WRITTEN TASK:
Pull out every line of the material that contains the string "minus", matching case exactly.
◆ ◆ ◆ ◆
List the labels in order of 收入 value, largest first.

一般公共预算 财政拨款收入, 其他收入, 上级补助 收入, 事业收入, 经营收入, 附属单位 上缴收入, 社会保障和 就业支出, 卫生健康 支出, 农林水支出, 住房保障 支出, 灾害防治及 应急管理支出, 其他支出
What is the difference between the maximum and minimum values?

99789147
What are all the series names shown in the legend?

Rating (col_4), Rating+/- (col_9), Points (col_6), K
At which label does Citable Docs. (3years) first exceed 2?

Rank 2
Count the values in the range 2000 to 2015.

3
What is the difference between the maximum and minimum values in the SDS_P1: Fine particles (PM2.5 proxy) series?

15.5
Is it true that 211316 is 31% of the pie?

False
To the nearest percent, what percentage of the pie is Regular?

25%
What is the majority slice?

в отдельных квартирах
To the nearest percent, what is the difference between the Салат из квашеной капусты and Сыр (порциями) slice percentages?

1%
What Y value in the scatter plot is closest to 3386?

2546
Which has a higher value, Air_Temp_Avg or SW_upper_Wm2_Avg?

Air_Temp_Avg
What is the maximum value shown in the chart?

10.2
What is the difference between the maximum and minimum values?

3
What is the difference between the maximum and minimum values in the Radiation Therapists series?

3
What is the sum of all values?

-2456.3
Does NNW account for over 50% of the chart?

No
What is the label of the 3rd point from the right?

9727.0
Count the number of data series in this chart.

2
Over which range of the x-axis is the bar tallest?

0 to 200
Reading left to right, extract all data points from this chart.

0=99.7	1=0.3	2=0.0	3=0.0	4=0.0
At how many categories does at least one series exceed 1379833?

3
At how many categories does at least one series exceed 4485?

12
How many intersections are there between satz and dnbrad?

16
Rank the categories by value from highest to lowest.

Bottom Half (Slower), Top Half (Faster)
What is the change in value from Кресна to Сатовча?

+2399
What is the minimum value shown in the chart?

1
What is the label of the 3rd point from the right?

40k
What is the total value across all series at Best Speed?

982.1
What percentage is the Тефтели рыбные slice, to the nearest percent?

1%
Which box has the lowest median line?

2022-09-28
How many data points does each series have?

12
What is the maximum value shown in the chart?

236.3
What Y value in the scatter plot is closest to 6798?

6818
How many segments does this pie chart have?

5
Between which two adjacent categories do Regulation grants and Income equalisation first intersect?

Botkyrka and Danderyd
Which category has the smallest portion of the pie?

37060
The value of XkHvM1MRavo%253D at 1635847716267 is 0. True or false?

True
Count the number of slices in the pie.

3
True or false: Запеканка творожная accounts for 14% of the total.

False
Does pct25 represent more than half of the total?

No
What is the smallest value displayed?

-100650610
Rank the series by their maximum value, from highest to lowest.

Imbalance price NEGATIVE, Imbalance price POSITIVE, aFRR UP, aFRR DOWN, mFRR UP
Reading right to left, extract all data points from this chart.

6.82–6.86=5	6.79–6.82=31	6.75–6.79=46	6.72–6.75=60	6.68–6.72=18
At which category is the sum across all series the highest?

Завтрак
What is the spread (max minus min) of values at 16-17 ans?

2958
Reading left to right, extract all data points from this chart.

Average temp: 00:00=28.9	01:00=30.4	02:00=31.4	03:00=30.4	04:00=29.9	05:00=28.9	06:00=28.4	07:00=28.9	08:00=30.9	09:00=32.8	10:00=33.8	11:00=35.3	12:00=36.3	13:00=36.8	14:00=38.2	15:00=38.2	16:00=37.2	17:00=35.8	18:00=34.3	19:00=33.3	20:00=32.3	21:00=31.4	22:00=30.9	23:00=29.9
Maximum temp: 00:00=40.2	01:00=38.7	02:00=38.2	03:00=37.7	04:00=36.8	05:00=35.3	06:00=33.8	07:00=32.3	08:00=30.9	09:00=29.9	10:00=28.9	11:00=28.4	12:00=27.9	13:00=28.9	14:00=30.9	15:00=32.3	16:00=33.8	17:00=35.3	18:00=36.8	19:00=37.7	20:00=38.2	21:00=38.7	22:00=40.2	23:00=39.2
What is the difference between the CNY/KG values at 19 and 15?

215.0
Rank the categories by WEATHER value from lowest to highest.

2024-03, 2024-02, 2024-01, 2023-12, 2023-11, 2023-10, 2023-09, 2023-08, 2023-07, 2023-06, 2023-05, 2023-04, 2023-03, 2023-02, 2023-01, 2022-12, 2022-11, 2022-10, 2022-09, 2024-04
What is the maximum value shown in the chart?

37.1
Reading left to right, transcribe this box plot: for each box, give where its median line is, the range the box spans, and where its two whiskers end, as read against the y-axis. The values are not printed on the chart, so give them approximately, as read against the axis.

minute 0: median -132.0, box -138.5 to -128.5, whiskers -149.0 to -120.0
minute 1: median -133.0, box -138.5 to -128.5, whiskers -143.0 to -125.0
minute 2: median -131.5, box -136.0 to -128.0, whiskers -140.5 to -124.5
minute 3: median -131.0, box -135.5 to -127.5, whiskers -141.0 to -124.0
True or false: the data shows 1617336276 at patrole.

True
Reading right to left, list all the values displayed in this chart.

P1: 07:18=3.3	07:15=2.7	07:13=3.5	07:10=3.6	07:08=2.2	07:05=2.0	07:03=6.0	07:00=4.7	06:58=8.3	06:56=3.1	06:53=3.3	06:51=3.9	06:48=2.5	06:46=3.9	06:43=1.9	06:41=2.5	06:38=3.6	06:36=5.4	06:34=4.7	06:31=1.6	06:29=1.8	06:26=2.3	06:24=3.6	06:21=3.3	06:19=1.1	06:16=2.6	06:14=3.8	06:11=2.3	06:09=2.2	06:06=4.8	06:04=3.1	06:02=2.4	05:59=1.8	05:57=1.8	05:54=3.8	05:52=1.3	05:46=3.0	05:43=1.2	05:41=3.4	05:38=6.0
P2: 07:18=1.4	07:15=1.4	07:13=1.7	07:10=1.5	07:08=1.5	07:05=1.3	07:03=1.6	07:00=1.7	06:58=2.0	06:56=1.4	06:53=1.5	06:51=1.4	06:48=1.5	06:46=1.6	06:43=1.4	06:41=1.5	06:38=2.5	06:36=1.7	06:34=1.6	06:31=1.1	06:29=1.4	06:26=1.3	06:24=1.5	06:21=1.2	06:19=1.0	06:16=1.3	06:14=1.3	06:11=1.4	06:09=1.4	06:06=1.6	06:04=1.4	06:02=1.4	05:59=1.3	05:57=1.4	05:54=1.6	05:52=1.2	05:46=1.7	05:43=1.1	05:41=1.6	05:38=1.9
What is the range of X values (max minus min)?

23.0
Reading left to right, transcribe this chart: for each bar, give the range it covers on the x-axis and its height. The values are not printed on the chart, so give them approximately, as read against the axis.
◆ ◆ ◆ ◆
SOLUTION FOR THIS EXERCISE:
What is the spread (max minus min) of values at 16-17 ans?
What is the range of X values (max minus min)?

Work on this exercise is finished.